← All posts
gpu

Fused MoE + LoRA: Fitting Heterogeneous Adapters in a Single Forward Pass

This is a design note on a kernel I’ve been working on — fusing LoRA application into the MoE forward pass so you don’t pay for a separate matmul per adapter.

The problem

Standard MoE inference: tokens get routed to experts, each expert runs its FFN, results get combined. If you want to apply LoRA adapters per-expert, the naive approach is to run the base expert forward, then apply the LoRA delta as a separate low-rank matmul. That’s an extra kernel launch per expert, and the memory access pattern is bad.

The approach

The idea is to fuse the LoRA application into the existing FusedMoE kernel. During the dispatch phase, when tokens are being scattered to experts, we also load the corresponding LoRA A and B matrices. The expert computation becomes (W + AB)x computed as Wx + A(Bx), where the Bx projection happens in shared memory before the main GEMM.

Parameter counts

For context on why this matters: Qwen3-30B-A3B at LoRA rank 16 across all experts is roughly 50M trainable parameters.
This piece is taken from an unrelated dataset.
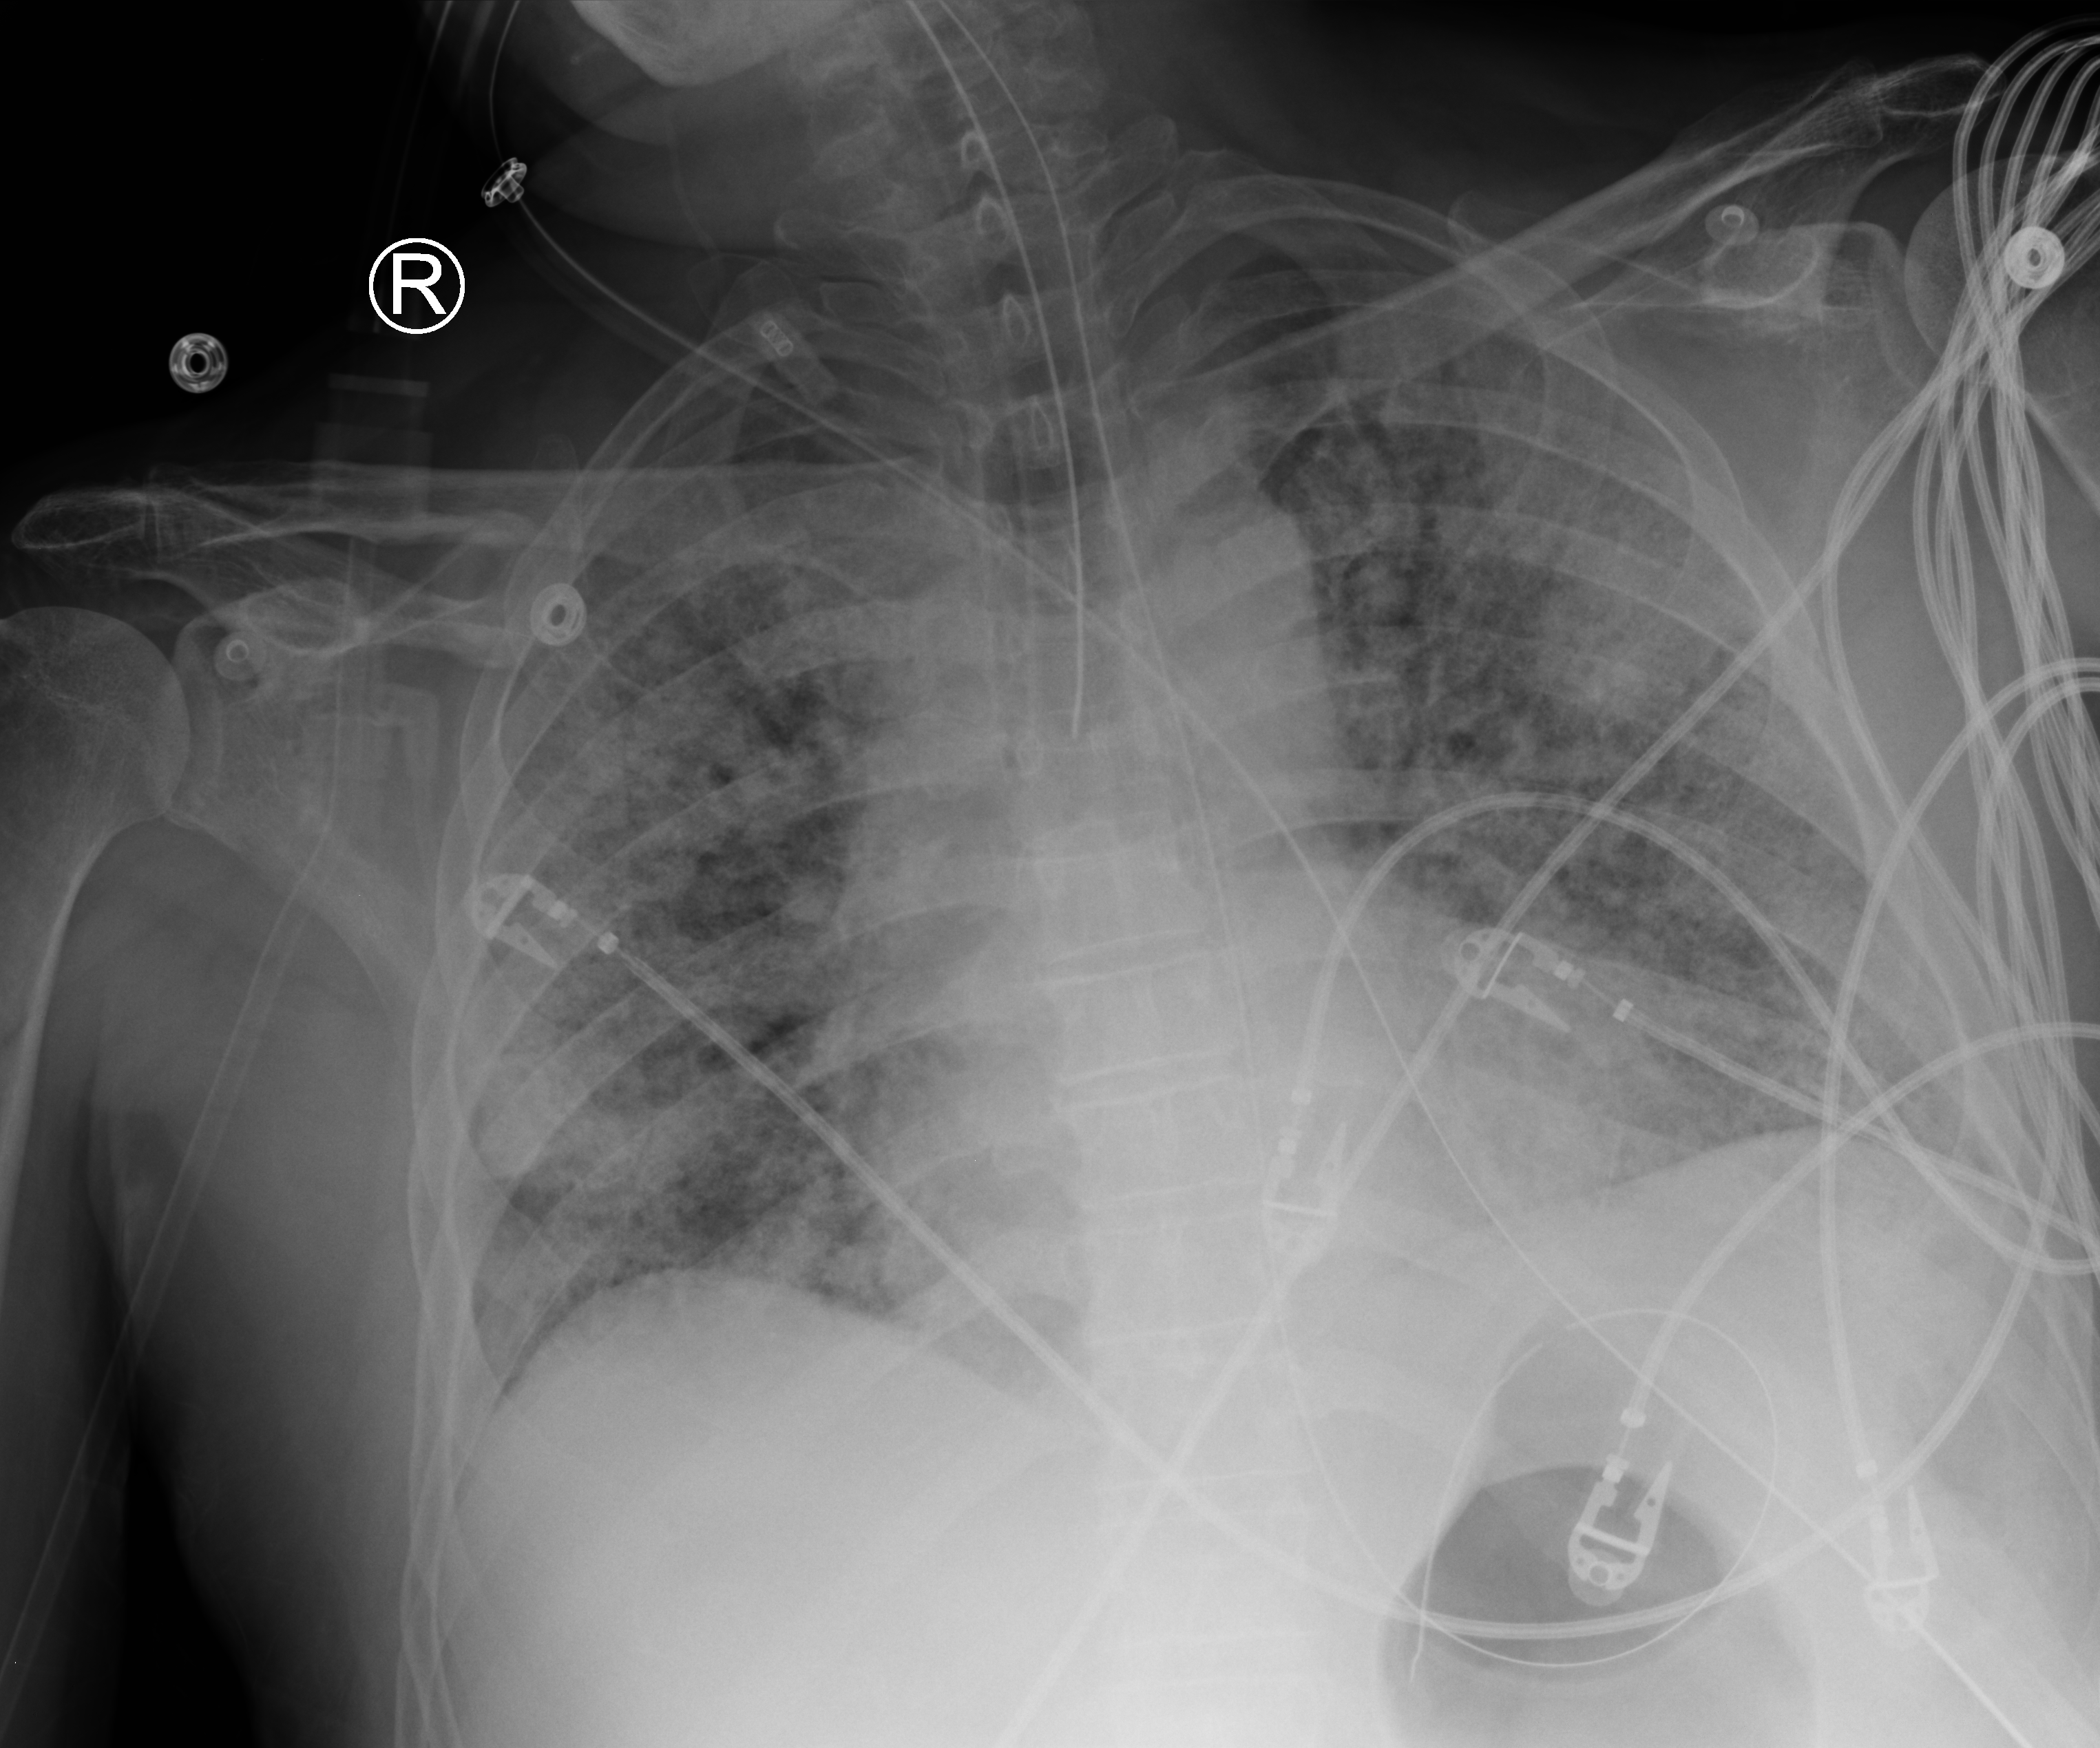
Portable chest radiograph; anteroposterior (AP) projection. Male patient hospitalised with COVID-19, age 60–74 years.
Hospital-stay facts (about this admission, not read from this image; timing relative to this image not recorded): mechanically ventilated during this hospital stay: yes.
Qwen3.5-397B-A17B is closer to 800M. These are small enough to fit in a single checkpoint shard, which makes the training side much simpler.

Construction ownership

One design question was where the LoRA weights live in the vLLM layer hierarchy. We settled on having the FusedMoE layer own construction of the combined weight tensor, with the MoERunner handling execution. This inverts the previous ownership model but makes runtime LoRA updates cleaner.

Still iterating on the kernel. More to come.